Time for Michigan to Ditch Diesel

Our state has a unique opportunity to use the mistakes of the past to pave the way for a smarter future. The Volkswagen diesel emissions scandal, in which VW sold hundreds of thousands of diesel cars in the U.S. that intentionally tricked emissions tests, resulted in a more than $15 billion settlement agreement that included nearly $3 billion between VW and 44 states toward an Environmental Mitigation Fund. Michigan’s share is approximately $65 million, and can be used to help both public and private fleet operators replace dirty diesel trucks and buses with cleaner alternatives. A small portion of about $9 million can be used to help build electric vehicle charging infrastructure across the state.  

Pediatric physician (and UM professor) Toby C. Lewis and former EPA assistant administrator Janet McCabe argued in the Detroit Free Press recently that Michigan should prioritize using its $65 million share to upgrade the state’s older fleet of dirty diesel school buses to clean, electric models. We couldn’t agree more.

Lewis and McCabe report that 660,000 children across Michigan are riding to school in 17,000 diesel school buses every school day. The fumes from the exhaust seep into the cabin and into children’s lungs as the buses chug around our communities, stopping and idling in front of homes, parks, hospitals, schools and more. These outdated and stinky buses not only poison our children, but our communities as well.

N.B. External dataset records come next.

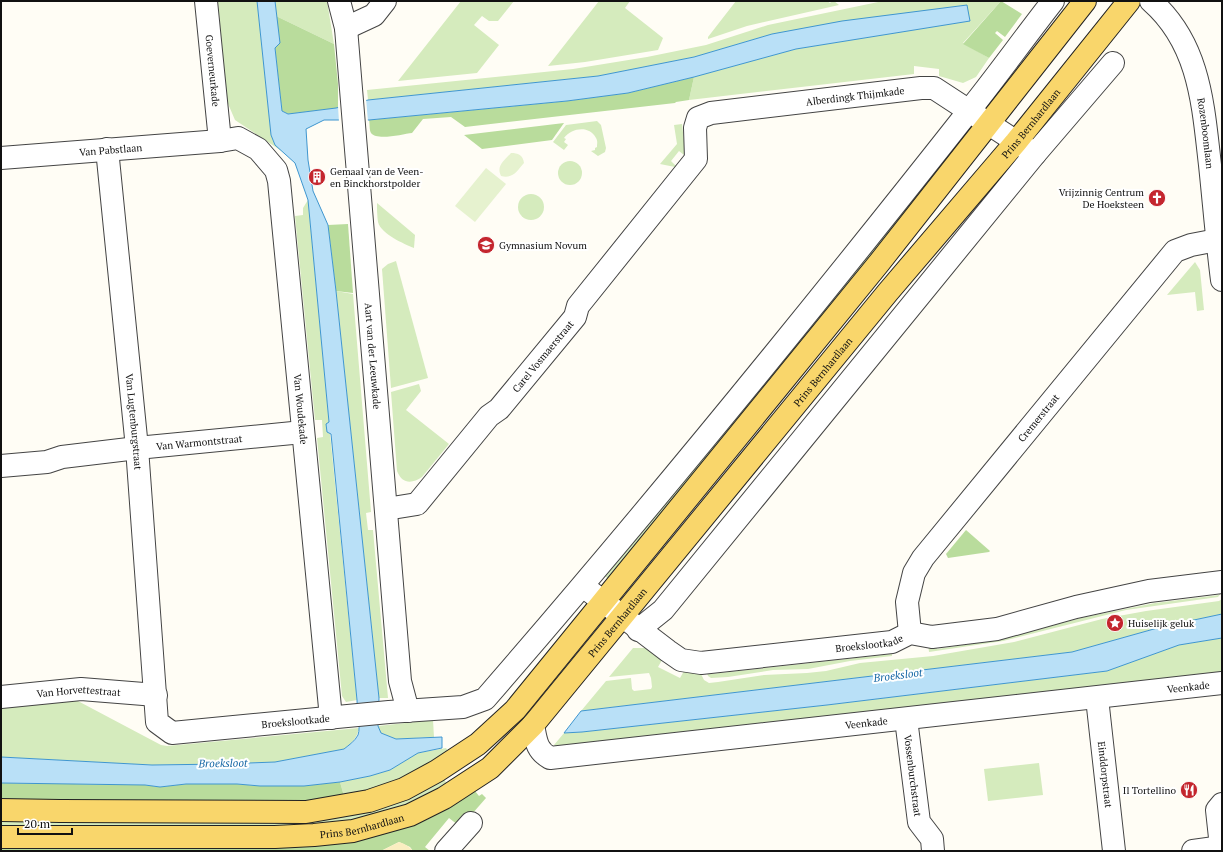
<svg xmlns="http://www.w3.org/2000/svg" width="1223" height="852" viewBox="0 0 1223 852" font-family="'PT Serif',serif">
<style>
.green{fill:#d5ebbd}
.forest{fill:#b9dc9c}
.sand{fill:#fbeec1}
.pitch{fill:#e6f2cf}
.water{fill:#b9e0f7;stroke:#3f96cf}
.pier{fill:#fffdf5}
.lines{fill:none;stroke-linecap:round;stroke-linejoin:round}
.minor-casing{stroke:#444;stroke-width:24}
.major-casing{stroke:#222;stroke-width:24}
.minor{stroke:#fff;stroke-width:22}
.major{stroke:#f9d66b;stroke-width:22}
.labels{text-anchor:middle;dominant-baseline:central;stroke-width:4;stroke-linejoin:round;paint-order:stroke}
.street-label{font-size:10px;fill:#111;stroke:#fff}
.poi-label{font-size:10px;fill:#111;stroke:#fff;text-anchor:start}
.water-label{font-size:11px;font-style:italic;fill:#1768a6;stroke:#fff}
</style>
<rect width="100%" height="100%" fill="#fffdf5"/>
<g class="green">
<polygon points="218,1 257,1 271,135 275,145 286,154 235,120 226,99"/>
<polygon points="275,1 327,1 334,44 276,16"/>
<polygon points="461,1 514,1 498,21 489,21 482,16 474,25 499,45 477,73 398,81"/>
<polygon points="599,1 630,1 625,8 663,38 658,50 585,62 548,66"/>
<polygon points="736,1 827,1 830,3 832,1 834,1 839,5 747,26 708,39 708,37"/>
<polygon points="883,1 1001,1 963,43 989,58 976,77 963,83 939,76 939,69 914,66 914,74 689,100 694,77 796,49 969,21 966,5 772,34 694,57 598,76 368,100 367,90 573,69 647,57 706,45 768,25"/>
<path d="M597,121L601,125L606,148L605,152L598,156L591,151L595,150V148L597,147C597,143 598,142 596,138C589,125 572,128 564,138L566,139L564,142L568,145L564,150L553,142L566,125Z"/>
<polygon points="682,124 685,150 684,155 679,151 671,161 676,166 675,167 660,164 677,144 674,125"/>
<polygon points="968,127 972,127 973,130 610,580 602,574"/>
<circle cx="570" cy="173" r="12"/>
<circle cx="531" cy="207" r="13"/>
<polygon points="308,200 329,422 327,432 330,434 357,700 346,702 342,696 317,438 323,437 322,420 315,420 295,216 303,215 303,208"/>
<path d="M377,203L415,235L414,248C404,244 381,234 378,222C377,216 377,209 377,203Z"/>
<polygon points="396,261 428,378 391,388 382,269 388,264"/>
<polygon points="1195,262 1200,270 1204,310 1197,311 1195,292 1167,295"/>
<polygon points="336,291 353,294 371,512 366,513 368,530 373,530 388,698 379,698"/>
<path d="M419,384L421,391L406,410L449,444L422,477C412,484 402,484 397,471L391,392Z"/>
<polygon points="1218,588 1222,592 1218,597 1126,610 1003,641 929,652 928,643 936,642 937,649 1003,639 1081,618 1125,609 1155,603 1219,595"/>
<polygon points="1222,599 1222,614 1161,627 1072,652 581,711 606,681 631,678 632,689 634,691 651,689 652,687 651,678 649,673 609,677 633,648 645,648 662,660 658,667 680,678 684,671 701,674 704,680 709,683 718,682 764,675 807,673 826,671 860,663 933,656 1014,642 1102,619 1146,611 1219,601"/>
<polygon points="1222,638 1222,672 559,748 554,745 564,733 582,732 827,705 1107,671 1179,645"/>
<polygon points="892,654 892,656 850,661 808,669 773,670 728,677 711,678 708,676 707,673 711,674"/>
<path d="M76,700L161,745L167,746L359,728C357,738 352,743 344,749L275,762L223,764L152,765L1,757V706Z"/>
<polygon points="433,720 434,737 396,739 381,733 378,726"/>
<polygon points="446,748 449,752 397,781 372,789 344,796 340,782 370,776 390,770 418,753"/>
<polygon points="1039,763 1043,795 988,801 984,769"/>
<path d="M444,779L447,784C423,796 399,809 372,816C323,828 272,826 222,827C148,827 75,826 1,826V819L294,822L328,819L359,814Z"/>
</g>
<g class="forest">
<polygon points="1001,1 1022,14 1005,37 997,31 995,33 1003,40 989,58 963,44"/>
<polygon points="276,16 334,44 338,84 338,108 288,114 282,111 275,48 280,43"/>
<path d="M694,77L689,100L676,102L675,103L465,127L451,117L423,119L412,133C403,134 377,141 371,133C369,129 370,124 369,120L567,101L628,93Z"/>
<polygon points="564,123 552,140 482,149 464,135"/>
<polygon points="348,224 353,293 336,291 328,225"/>
<polygon points="966,530 990,551 989,552 948,558 946,554"/>
<polygon points="340,782 344,796 312,801 1,801 1,783 145,785 160,787 186,784 237,784 260,786 303,786"/>
<polygon points="475,791 479,796 482,794 486,798 472,814 458,825 449,818 425,847 430,851 413,851 410,847 399,842 381,851 1,851 1,844 396,830 428,819"/>
</g>
<path class="sand" d="M399,842C405,844 409,846 413,851H381Z"/>
<g class="pitch">
<path d="M511,153C518,153 523,155 524,163C517,171 513,179 501,176C496,166 504,161 511,153Z"/>
<polygon points="486,168 506,184 475,222 455,206"/>
</g>
<g class="water">
<path d="M257,1H275L280,43L275,48L282,111L288,114L336,108L368,100L598,76L694,57L772,34L842,21L967,5L970,21L796,49L694,77L628,93L567,101L369,120H324L306,129L308,160L313,191L328,225L336,291L379,698L378,726L381,733L396,739L442,737V748L418,753L390,770L370,776L340,782L304,786H260L237,784H186L160,787L145,785L1,783V757L152,765L223,764L275,762L344,749C349,745 355,741 358,735C361,727 357,709 357,700L331,434L327,432L326,424L329,422L308,200L295,163L275,145L271,135Z"/>
<polygon points="1222,614 1222,638 1179,645 1107,671 827,705 582,732 564,733 581,711 1072,652 1161,627"/>
</g>
<polygon class="pier" points="366,98 368,122 339,122 338,106"/>
<g class="lines">
<defs>
<g id="minor">
<path id="s1" d="M206,1L220,141"/>
<path id="s2" d="M339,1L346,28L351,89L400,681L408,711"/>
<path id="s3" d="M1151,1C1200,44 1203,105 1210,165C1214,203 1217,241 1222,280"/>
<polyline points="346,28 374,15 385,1"/>
<path id="s4" d="M107,149L137,448L157,722L172,733L389,712L463,707L485,699C651,508 811,311 968,112C997,76 1024,38 1053,1"/>
<path id="s5" d="M1,158L220,141L238,138L258,149L276,170L279,181L331,718"/>
<path id="s6" d="M1,466L47,462L62,457L137,448L303,432"/>
<path id="s7" d="M386,509L417,504L489,416L499,409L575,317L578,306L696,159L695,128L698,118L711,113L921,88H934L1035,154"/>
<path id="s8" d="M588,590L668,651L681,660L701,663L892,642L910,633L932,637L997,629L1076,607L1149,591L1222,582"/>
<polyline points="638,630 663,610 1035,154 1113,63"/>
<path id="s9" d="M910,633L907,602L914,573L923,558L1175,251L1191,245L1217,240"/>
<path id="s10" d="M1,697L81,689L156,695"/>
<path id="s11" d="M1097,698L1114,851"/>
<path id="s12" d="M906,719L919,822L932,839L933,851"/>
<path id="s13" d="M533,725C536,740 536,750 550,758L1222,683"/>
<polyline points="1221,847 1217,810 1222,804"/>
<polyline points="446,851 471,823"/>
<polyline points="1193,851 1222,847"/>
</g>
<g id="major">
<polyline points="1,810 60,811 306,812 369,801 404,789 437,771 478,744 515,710 879,263 1085,1"/>
<path id="s14" d="M1,837H275L314,835L353,831L410,815L444,798L490,768L533,725L888,292L1016,142L1129,1"/>
</g>
</defs>
<use href="#minor" class="minor-casing"/>
<use href="#major" class="major-casing"/>
<use href="#minor" class="minor"/>
<use href="#major" class="major"/>
</g>
<defs>
<symbol id="building-disc" viewBox="-11 -11 22 22"><circle r="9.5" fill="#c4262e" stroke="#fff"/><path d="M-4-6H4V6H1V3H-1V6H-4ZM-2.5-4.3h1.7v1.8h-1.7ZM.8-4.3h1.7v1.8H.8ZM-2.5-1h1.7V.8h-1.7ZM.8-1h1.7V.8H.8Z" fill="#fff"/></symbol>
<symbol id="church-disc" viewBox="-11 -11 22 22"><circle r="9.5" fill="#c4262e" stroke="#fff"/><path d="M-1.2-6h2.4v3.5h3.3v2.4h-3.3V6h-2.4V-.1h-3.3v-2.4h3.3Z" fill="#fff"/></symbol>
<symbol id="school-disc" viewBox="-11 -11 22 22"><circle r="9.5" fill="#c4262e" stroke="#fff"/><path d="M0-5L7-2L0 1L-7-2ZM-4 1L0 2.5L4 1V4Q0 6-4 4Z" fill="#fff"/></symbol>
<symbol id="sight-disc" viewBox="-11 -11 22 22"><circle r="9.5" fill="#c4262e" stroke="#fff"/><path d="M0-6L1.8-2.2L6-1.7L2.9 1.2L3.7 5.4L0 3.3L-3.7 5.4L-2.9 1.2L-6-1.7L-1.8-2.2Z" fill="#fff"/></symbol>
<symbol id="restaurant-disc" viewBox="-11 -11 22 22"><circle r="9.5" fill="#c4262e" stroke="#fff"/><path d="M-5-6h1v4h1v-4h1v4h1v-4h1v5L-1.5 .5V6h-2V.5L-5-1ZM5-6V6H3V1.5H1.5Q1.5-4 5-6Z" fill="#fff"/></symbol>
</defs>
<g fill-rule="evenodd">
<use href="#building-disc" x="307" y="167" width="20" height="20"/>
<use href="#church-disc" x="1147" y="188" width="20" height="20"/>
<use href="#school-disc" x="476" y="235" width="20" height="20"/>
<use href="#sight-disc" x="1105" y="613" width="20" height="20"/>
<use href="#restaurant-disc" x="1179" y="780" width="20" height="20"/>
</g>
<g class="labels">
<g class="street-label">
<text stroke="none"><textPath href="#s1" startOffset="70">Goeverneurkade</textPath></text>
<text stroke="none"><textPath href="#s7" startOffset="677">Alberdingk Thijmkade</textPath></text>
<text stroke="none"><textPath href="#s14" startOffset="1346">Prins Bernhardlaan</textPath></text>
<text stroke="none"><textPath href="#s3" startOffset="147">Rozenboomlaan</textPath></text>
<text stroke="none"><textPath href="#s5" startOffset="110">Van Pabstlaan</textPath></text>
<text stroke="none"><textPath href="#s2" startOffset="357">Aart van der Leeuwkade</textPath></text>
<text stroke="none"><textPath href="#s7" startOffset="226">Carel Vosmaerstraat</textPath></text>
<text stroke="none"><textPath href="#s14" startOffset="1022">Prins Bernhardlaan</textPath></text>
<text stroke="none"><textPath href="#s5" startOffset="529">Van Woudekade</textPath></text>
<text stroke="none"><textPath href="#s9" startOffset="260">Cremerstraat</textPath></text>
<text stroke="none"><textPath href="#s4" startOffset="274">Van Lugtenburgstraat</textPath></text>
<text stroke="none"><textPath href="#s6" startOffset="200">Van Warmontstraat</textPath></text>
<text stroke="none"><textPath href="#s14" startOffset="698">Prins Bernhardlaan</textPath></text>
<text stroke="none"><textPath href="#s8" startOffset="306">Broekslootkade</textPath></text>
<text stroke="none"><textPath href="#s13" startOffset="681">Veenkade</textPath></text>
<text stroke="none"><textPath href="#s10" startOffset="78">Van Horvettestraat</textPath></text>
<text stroke="none"><textPath href="#s4" startOffset="718">Broekslootkade</textPath></text>
<text stroke="none"><textPath href="#s13" startOffset="357">Veenkade</textPath></text>
<text stroke="none"><textPath href="#s11" startOffset="77">Einddorpstraat</textPath></text>
<text stroke="none"><textPath href="#s12" startOffset="57">Vossenburchstraat</textPath></text>
<text stroke="none"><textPath href="#s14" startOffset="362">Prins Bernhardlaan</textPath></text>
</g>
<g class="poi-label">
<text x="330" y="171">Gemaal van de Veen-<tspan x="330" dy="12">en Binckhorstpolder</tspan></text>
<text x="1144" y="192" text-anchor="end">Vrijzinnig Centrum<tspan x="1144" dy="12">De Hoeksteen</tspan></text>
<text x="499" y="245">Gymnasium Novum</text>
<text x="1128" y="623">Huiselijk geluk</text>
<text x="1176" y="790" text-anchor="end">Il Tortellino</text>
</g>
<g class="water-label">
<text transform="translate(898 675) rotate(-7)">Broeksloot</text>
<text transform="translate(223 763) rotate(-1)">Broeksloot</text>
</g>
</g>
<rect width="1223" height="852" fill="none" stroke="#111111" stroke-width="4"/>
<path d="M18 828v6h54v-6" fill="none" stroke="#111111" stroke-width="2"/>
<text x="24" y="828" font-size="12" fill="#111111" stroke="#ffffff" stroke-width="3" paint-order="stroke">20 m</text>
</svg>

The VW emissions scandal was a tragedy that polluted our environment and economy while deceiving consumers. However, we still have a chance to make good out of it. Michigan’s portion of the settlement could be used to begin the process of converting an estimated 17,000 diesel school buses in our communities with clean, electric models that would help protect our children from the ill effects of Michigan’s asthma problem, improve air quality overall, and help stabilize the electric grid while buses charge during low-demand hours.

As Lewis and McCabe argue, there is a precedent for this plan. There are already over 100 electric school buses operating in North America, and major manufacturers are investing in the technology. This presents Michigan with a unique opportunity, as with other electrification initiatives, to become an innovator and market leader by driving demand and production of a new segment of electric vehicles. It is also the perfect time to invest in our children’s health and safety.